Salvador Pániker, entre Montaigne y Tagore
Había en su pensamiento una voluntad casi omniabarcadora
Suele decirse que hay pintores de un solo cuadro (esto es, que en el fondo siempre terminan pintando el mismo con diferentes variaciones: Frida Kahlo sería un caso exasperado de dicha actitud), novelistas de una sola novela y así sucesivamente. Pero no es menos cierto que quien de verdad merece ser apreciado, sea cual sea el campo en el que haya desarrollado su actividad, es quien a lo largo de su obra intentó ir más allá de la confortable reiteración, de la insistencia banal y boba en el “a mayor abundamiento”.
Salvador Pániker, que falleció el sábado, debe ser incluido en este último grupo. Su trabajo, aunque mantenga elementos de continuidad que se dejan pensar bajo determinadas claves, obsesiones e intereses, como podría ser, por señalar una, la relación entre Oriente y Occidente, corrió el riesgo de la aventura y el experimento, actitud que, por sí sola, ya denota su genuina condición de filósofo. Porque si algo define de veras al filósofo es, por encima de cualquier otro rasgo, la curiosidad y la capacidad de poner en cuestión cuanto le rodea. El adjetivo que le añadamos al término (“académico”, “profesional”, “mundano”, “sistemático” o cualquier otro) en cierto modo es lo de menos, ya que de lo que informa es del tratamiento al que somete aquello que finalmente le ha dado que pensar.
Había en el pensamiento de Pániker una voluntad casi omniabarcadora que, precisamente porque resultaba de imposible cumplimiento, constituía el auténtico motor de su pensamiento. No siempre la nombró de la misma manera, pero no resulta difícil de reconocer en los diversos ropajes con los que la fue vistiendo. En concreto lo retroprogresivo —tal vez el vestido que más veces lució dicha voluntad— intentaba dar cuenta de lo que probablemente constituya uno de los problemas mayores que atraviesa por entero el pensamiento occidental.
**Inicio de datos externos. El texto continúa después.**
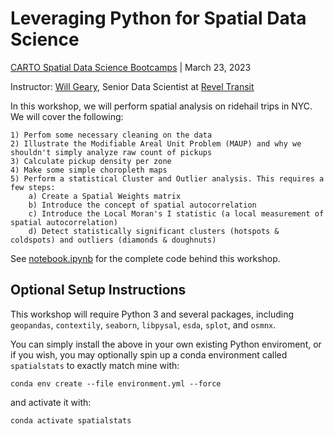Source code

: # Leveraging Python for Spatial Data Science

[CARTO Spatial Data Science Bootcamps](https://spatial-data-science-conference.com/bootcamps/2023/) | March 23, 2023

Instructor: [Will Geary](https://www.linkedin.com/in/willgeary/), Senior Data Scientist at [Revel Transit](https://gorevel.com/)

In this workshop, we will perform spatial analysis on ridehail trips in NYC. We will cover the following:

    1) Perfom some necessary cleaning on the data
    2) Illustrate the Modifiable Areal Unit Problem (MAUP) and why we shouldn't simply analyze raw count of pickups
    3) Calculate pickup density per zone
    4) Make some simple choropleth maps
    5) Perform a statistical Cluster and Outlier analysis. This requires a few steps:
        a) Create a Spatial Weights matrix
        b) Introduce the concept of spatial autocorrelation
        c) Introduce the Local Moran's I statistic (a local measurement of spatial autocorrelation)
        d) Detect statistically significant clusters (hotspots & coldspots) and outliers (diamonds & doughnuts)
        
See [notebook.ipynb](https://github.com/willgeary/PythonSpatialDataScience/blob/main/notebook.ipynb) for the complete code behind this workshop.

## Optional Setup Instructions

This workshop will require Python 3 and several packages, including `geopandas`, `contextily`, `seaborn`, `libpysal`, `esda`, `splot`, and `osmnx`. 

You can simply install the above in your own existing Python enviroment, or if you wish, you may optionally spin up a conda environment called `spatialstats` to exactly match mine with:

`conda env create --file environment.yml --force`

and activate it with:

`conda activate spatialstats`
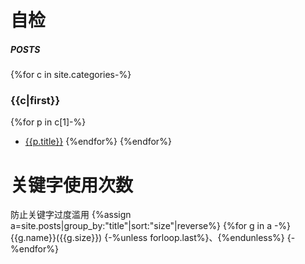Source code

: # 自检
##### POSTS
{%for c in site.categories-%}
### {{c|first}}
{%for p in c[1]-%}
- [{{p.title}}]({{p.url|relative_url}})
{%endfor%}
{%endfor%}
  
# 关键字使用次数
防止关键字过度滥用
{%assign a=site.posts|group_by:"title"|sort:"size"|reverse%}
{%for g in a -%}
{{g.name}}({{g.size}})
{-%unless forloop.last%}、{%endunless%}
{-%endfor%}
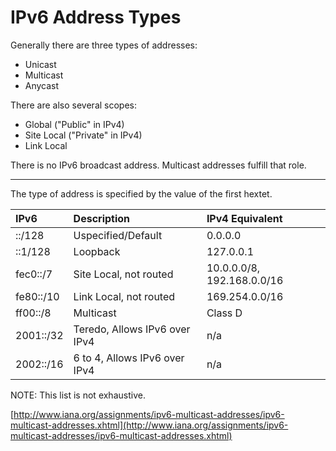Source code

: # IPv6 Address Types

Generally there are three types of addresses:

* Unicast
* Multicast
* Anycast

There are also several scopes:

* Global \("Public" in IPv4\)
* Site Local \("Private" in IPv4\)
* Link Local

There is no IPv6 broadcast address. Multicast addresses fulfill that role.

---

The type of address is specified by the value of the first hextet.

| IPv6 | Description | IPv4 Equivalent |
| :--- | :--- | :--- |
| ::/128 | Uspecified/Default | 0.0.0.0 |
| ::1/128 | Loopback | 127.0.0.1 |
| fec0::/7 | Site Local, not routed | 10.0.0.0/8, 192.168.0.0/16 |
| fe80::/10 | Link Local, not routed | 169.254.0.0/16 |
| ff00::/8 | Multicast | Class D |
| 2001::/32 | Teredo, Allows IPv6 over IPv4 | n/a |
| 2002::/16 | 6 to 4, Allows IPv6 over IPv4 | n/a |

NOTE: This list is not exhaustive.

[http://www.iana.org/assignments/ipv6-multicast-addresses/ipv6-multicast-addresses.xhtml](http://www.iana.org/assignments/ipv6-multicast-addresses/ipv6-multicast-addresses.xhtml)

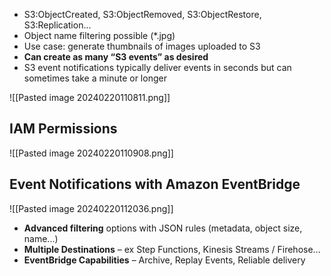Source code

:- S3:ObjectCreated, S3:ObjectRemoved, S3:ObjectRestore, S3:Replication...
- Object name filtering possible (*.jpg)
- Use case: generate thumbnails of images uploaded to S3
- **Can create as many “S3 events” as desired**
- S3 event notifications typically deliver events in seconds but can sometimes take a minute or longer

![[Pasted image 20240220110811.png]]

## IAM Permissions
![[Pasted image 20240220110908.png]]

## Event Notifications with Amazon EventBridge

![[Pasted image 20240220112036.png]]

- **Advanced filtering** options with JSON rules (metadata, object size, name...)
- **Multiple Destinations** – ex Step Functions, Kinesis Streams / Firehose...
- **EventBridge Capabilities** – Archive, Replay Events, Reliable delivery
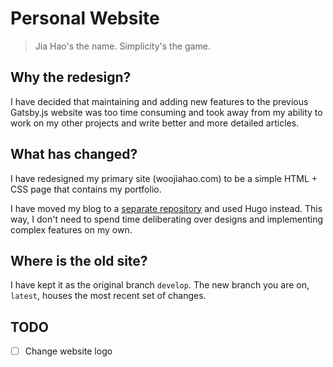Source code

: # Personal Website

> Jia Hao's the name. Simplicity's the game.

## Why the redesign?

I have decided that maintaining and adding new features to the previous Gatsby.js website was too time consuming and
took away from my ability to work on my other projects and write better and more detailed articles.

## What has changed?

I have redesigned my primary site (woojiahao.com) to be a simple HTML + CSS page that contains my portfolio.

I have moved my blog to a [separate repository](https://github.com/woojiahao/blog) and used Hugo instead. This way, I
don't need to spend time deliberating over designs and implementing complex features on my own.

## Where is the old site?

I have kept it as the original branch `develop`. The new branch you are on, `latest`, houses the most recent set of
changes.

## TODO

- [ ] Change website logo
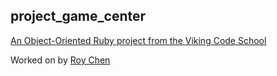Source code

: ## project_game_center

[An Object-Oriented Ruby project from the Viking Code School](http://www.vikingcodeschool.com)

Worked on by [Roy Chen](https://github.com/roychen25)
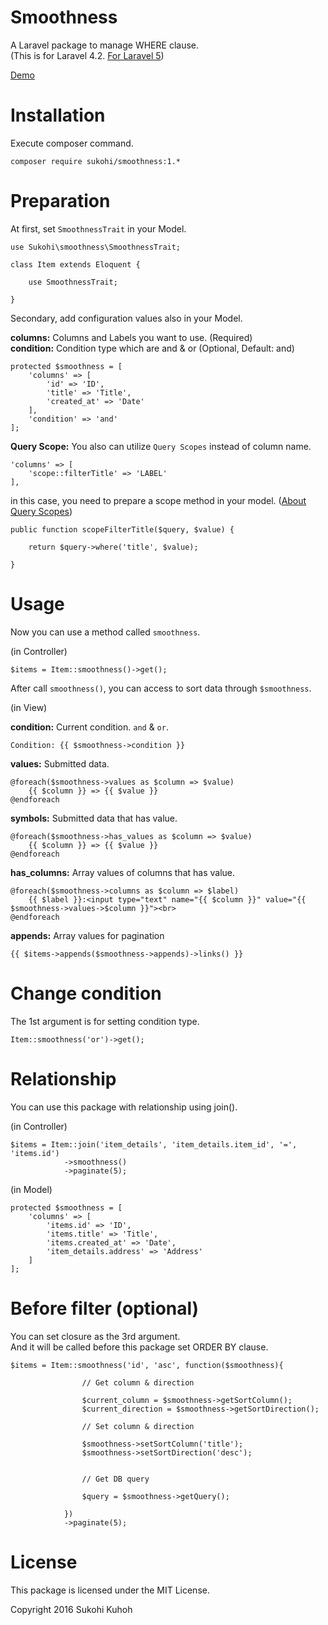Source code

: # Smoothness
A Laravel package to manage WHERE clause.  
(This is for Laravel 4.2. [For Laravel 5](https://github.com/SUKOHI/Smoothness))

[Demo](http://demo-laravel52.capilano-fw.com/smoothness)

# Installation

Execute composer command.

    composer require sukohi/smoothness:1.*

# Preparation

At first, set `SmoothnessTrait` in your Model.

    use Sukohi\smoothness\SmoothnessTrait;
    
    class Item extends Eloquent {
    
        use SmoothnessTrait;

    }

Secondary, add configuration values also in your Model.

**columns:** Columns and Labels you want to use. (Required)  
**condition:** Condition type which are and &amp; or (Optional, Default: and)  

	protected $smoothness = [
		'columns' => [
			'id' => 'ID',
			'title' => 'Title',
			'created_at' => 'Date'
		],
		'condition' => 'and'
	];

**Query Scope:** You also can utilize `Query Scopes` instead of column name.  

    'columns' => [
        'scope::filterTitle' => 'LABEL'
    ],

in this case, you need to prepare a scope method in your model. ([About Query Scopes](https://laravel.com/docs/4.2/eloquent#query-scopes))
    
    public function scopeFilterTitle($query, $value) {

        return $query->where('title', $value);

    }

# Usage

Now you can use a method called `smoothness`.

(in Controller)

    $items = Item::smoothness()->get();

After call `smoothness()`, you can access to sort data through `$smoothness`.
    
(in View)

**condition:** Current condition. `and` &amp; `or`.

    Condition: {{ $smoothness->condition }}
    
**values:** Submitted data.
    
    @foreach($smoothness->values as $column => $value)
        {{ $column }} => {{ $value }}
    @endforeach

**symbols:** Submitted data that has value. 

    @foreach($smoothness->has_values as $column => $value)
        {{ $column }} => {{ $value }}
    @endforeach

**has_columns:** Array values of columns that has value.

    @foreach($smoothness->columns as $column => $label)
        {{ $label }}:<input type="text" name="{{ $column }}" value="{{ $smoothness->values->$column }}"><br>
    @endforeach

**appends:** Array values for pagination
  
    {{ $items->appends($smoothness->appends)->links() }}

# Change condition
The 1st argument is for setting condition type.

    Item::smoothness('or')->get();

# Relationship

You can use this package with relationship using join().

(in Controller)

    $items = Item::join('item_details', 'item_details.item_id', '=', 'items.id')
                ->smoothness()
                ->paginate(5);

(in Model)

	protected $smoothness = [
		'columns' => [
			'items.id' => 'ID',
			'items.title' => 'Title',
			'items.created_at' => 'Date',
			'item_details.address' => 'Address'
		]
	];

# Before filter (optional)

You can set closure as the 3rd argument.  
And it will be called before this package set ORDER BY clause.

    $items = Item::smoothness('id', 'asc', function($smoothness){
                                         
                    // Get column & direction
    
                    $current_column = $smoothness->getSortColumn();
                    $current_direction = $smoothness->getSortDirection();
    
                    // Set column & direction
    
                    $smoothness->setSortColumn('title');
                    $smoothness->setSortDirection('desc');
    
    
                    // Get DB query
    
                    $query = $smoothness->getQuery();
    
                })
                ->paginate(5);

# License

This package is licensed under the MIT License.

Copyright 2016 Sukohi Kuhoh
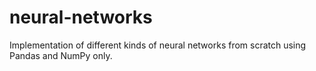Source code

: # neural-networks

Implementation of different kinds of neural networks from scratch using Pandas and NumPy only. 
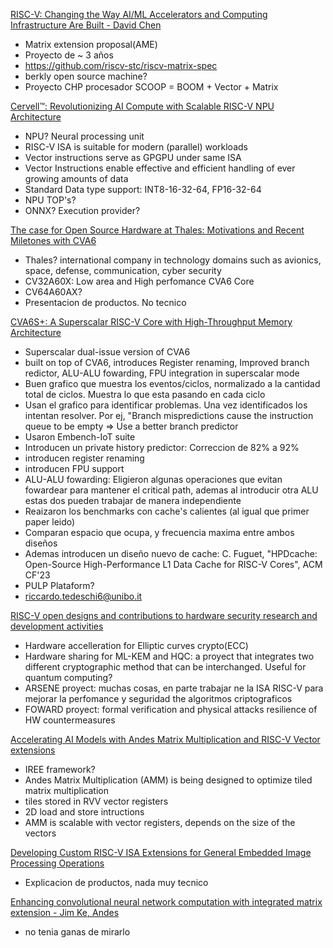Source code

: [RISC-V: Changing the Way AI/ML Accelerators and Computing Infrastructure Are Built - David Chen](https://www.youtube.com/watch?v=lYa7j_iFf68&list=PL85jopFZCnbOSpq2ADYSFM7CXTyfopDh7&index=2)
- Matrix extension proposal(AME)
- Proyecto de ~ 3 años
- https://github.com/riscv-stc/riscv-matrix-spec
- berkly open source machine?
- Proyecto CHP procesador SCOOP = BOOM + Vector + Matrix

[Cervell™: Revolutionizing AI Compute with Scalable RISC-V NPU Architecture](https://www.youtube.com/watch?v=jwRL3b2PDg0&list=PL85jopFZCnbM7_1EulqQEDTTpU7yc-jfj&index=8)
- NPU? Neural processing unit
- RISC-V ISA is suitable for modern (parallel) workloads
- Vector instructions serve as GPGPU under same ISA
- Vector Instructions enable effective and efficient handling of ever growing amounts of data
- Standard Data type support: INT8-16-32-64, FP16-32-64
- NPU TOP's?
- ONNX? Execution provider?

[The case for Open Source Hardware at Thales: Motivations and Recent Miletones with CVA6](https://www.youtube.com/watch?v=k3tSK9-tRRE)
- Thales? international company in technology domains such as avionics, space, defense, communication, cyber security
- CV32A60X: Low area and High perfomance CVA6 Core
- CV64A60AX?
- Presentacion de productos. No tecnico

[CVA6S+: A Superscalar RISC-V Core with High-Throughput Memory Architecture](https://www.youtube.com/watch?v=eU16AtP6Fng&list=PL85jopFZCnbM7_1EulqQEDTTpU7yc-jfj&index=14)
- Superscalar dual-issue version of CVA6
- built on top of CVA6, introduces Register renaming, Improved branch redictor, ALU-ALU fowarding, FPU integration in superscalar mode
- Buen grafico que muestra los eventos/ciclos, normalizado a la cantidad total de ciclos. Muestra lo que esta pasando en cada ciclo
- Usan el grafico para identificar problemas. Una vez identificados los intentan resolver. Por ej, "Branch mispredictions cause the instruction queue to be empty => Use a better branch predictor
- Usaron Embench-IoT suite
- Introducen un private history predictor: Correccion de 82% a 92% 
- introducen register renaming
- introducen FPU support
- ALU-ALU fowarding: Eligieron algunas operaciones que evitan fowardear para mantener el critical path, ademas al introducir otra ALU estas dos pueden trabajar de manera independiente
- Reaizaron los benchmarks con cache's calientes (al igual que primer paper leido)
- Comparan espacio que ocupa, y frecuencia maxima entre ambos diseños
- Ademas introducen un diseño nuevo de cache: C. Fuguet, "HPDcache: Open-Source High-Performance L1 Data Cache for RISC-V Cores", ACM CF'23
- PULP Plataform?
- riccardo.tedeschi6@unibo.it

[RISC-V open designs and contributions to hardware security research and development activities](https://www.youtube.com/watch?v=4F8xiKcruV0)
- Hardware accelleration for Elliptic curves crypto(ECC)
- Hardware sharing for ML-KEM and HQC: a proyect that integrates two different cryptographic method that can be interchanged. Useful for quantum computing?
- ARSENE proyect: muchas cosas, en parte trabajar ne la ISA RISC-V para mejorar la perfomance y seguridad the algoritmos criptograficos
- FOWARD proyect: formal verification and physical attacks resilience of HW countermeasures

[Accelerating AI Models with Andes Matrix Multiplication and RISC-V Vector extensions](https://www.youtube.com/watch?v=vQ7P5jNy4qE)
- IREE framework?
- Andes Matrix Multiplication (AMM) is being designed to optimize tiled matrix multiplication
- tiles stored in RVV vector registers
- 2D load and store intructions
- AMM is scalable with vector registers, depends on the size of the vectors

[Developing Custom RISC-V ISA Extensions for General Embedded Image Processing Operations](https://www.youtube.com/watch?v=MwBmKXq8aLg)
- Explicacion de productos, nada muy tecnico

[Enhancing convolutional neural network computation with integrated matrix extension - Jim Ke, Andes](https://www.youtube.com/watch?v=Rp_Vxea3urc)
- no tenia ganas de mirarlo

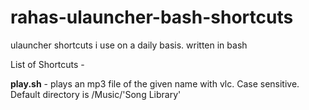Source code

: # rahas-ulauncher-bash-shortcuts
ulauncher shortcuts i use on a daily basis. written in bash

List of Shortcuts - 

**play.sh** - plays an mp3 file of the given name with vlc. Case sensitive. Default directory is /Music/'Song Library'

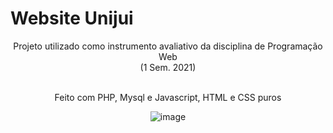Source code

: # Website Unijui

<center>
  Projeto utilizado como instrumento avaliativo da disciplina de Programação Web<br/>
  (1 Sem. 2021)<br/><br/>
  
  Feito com PHP, Mysql e Javascript, HTML e CSS puros<br/>

  ![image](https://user-images.githubusercontent.com/47254941/153052889-1381a1fd-7229-4885-898a-572a376126ec.png)

</center>
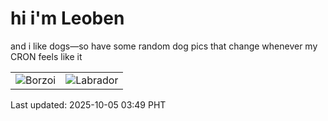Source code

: # hi i'm Leoben

and i like dogs—so have some random dog pics that change whenever my CRON feels like it

|  |  |
|--------|----------|
| ![Borzoi](https://random-dog-vercel.vercel.app/api/random-borzoi?v=1759607386) | ![Labrador](https://random-dog-vercel.vercel.app/api/random-labrador?v=1759607386) |

Last updated: 2025-10-05 03:49 PHT
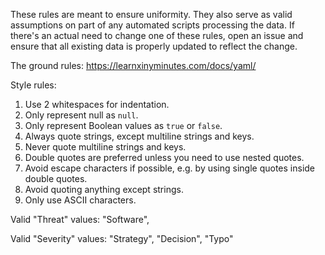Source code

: These rules are meant to ensure uniformity. They also serve as valid assumptions on part of any automated scripts processing the data. If there's an actual need to change one of these rules, open an issue and ensure that all existing data is properly updated to reflect the change. 

The ground rules: 
https://learnxinyminutes.com/docs/yaml/

Style rules: 
1. Use 2 whitespaces for indentation. 
2. Only represent null as `null`. 
3. Only represent Boolean values as `true` or `false`. 
4. Always quote strings, except multiline strings and keys. 
5. Never quote multiline strings and keys. 
6. Double quotes are preferred unless you need to use nested quotes.
7. Avoid escape characters if possible, e.g. by using single quotes inside double quotes.
8. Avoid quoting anything except strings.
9. Only use ASCII characters. 

Valid "Threat" values: "Software", 

Valid "Severity" values: "Strategy", "Decision", "Typo"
Me refiero al de la dificultad para proyectar sentido sobre nuestro propio devenir, asunto que preocupó a Pániker en todos los sentidos, del más general de la historia al más particular de la propia vida. En el caso de la primera, siempre tuvo claro que una de las maneras heredadas de interpretarla, como una flecha que apuntara hacia alguna parte pero cuya trayectoria, en todo caso, nos alejaba crecientemente de las miserias del punto de partida, lejos de arrojar alguna luz sobre nuestro pasado, terminaba por convertirlo en una ficción tan grandiosa como ficticia. Lo pensó incluso en momentos en los que hacerlo constituía una rareza porque el entorno parecía conspirar en su contra (los eufóricos, felices y progresistas años sesenta) y, elegante como siempre, renunció a ponerse la medalla cuando el escepticismo al respecto mutó en lugar común.
Probablemente obró así porque de manera previa, y fiel a una de las tradiciones de pensamiento que le conformaban, había renunciado a proyectar sobre la propia existencia narrativas teleológicas o simplemente orientadas en alguna dirección. Su último libro, Diario del anciano averiado, certifica esto con una lucidez tan deslumbrante como cruel. Pero al lector no le podía venir de nuevas tal deriva: sus Diarios eran la desembocadura inevitable de su Autobiografía. Los libros de Salvador Pániker habían ido adquiriendo una creciente ligereza, como si la clara conciencia de que la vida se le iba (como, por lo demás, se nos va a todos) le permitiera ir soltando lastre, y el compromiso que siempre mantuvo con el pensamiento pudiera resolverse con la idea desnuda, con la intuición en crudo, con el gesto inteligente de quien, sabio, se limita a señalar a sus contemporáneos hacia donde deben mirar.
Manuel Cruz es catedrático de Filosofía Contemporánea en la Universidad de Barcelona.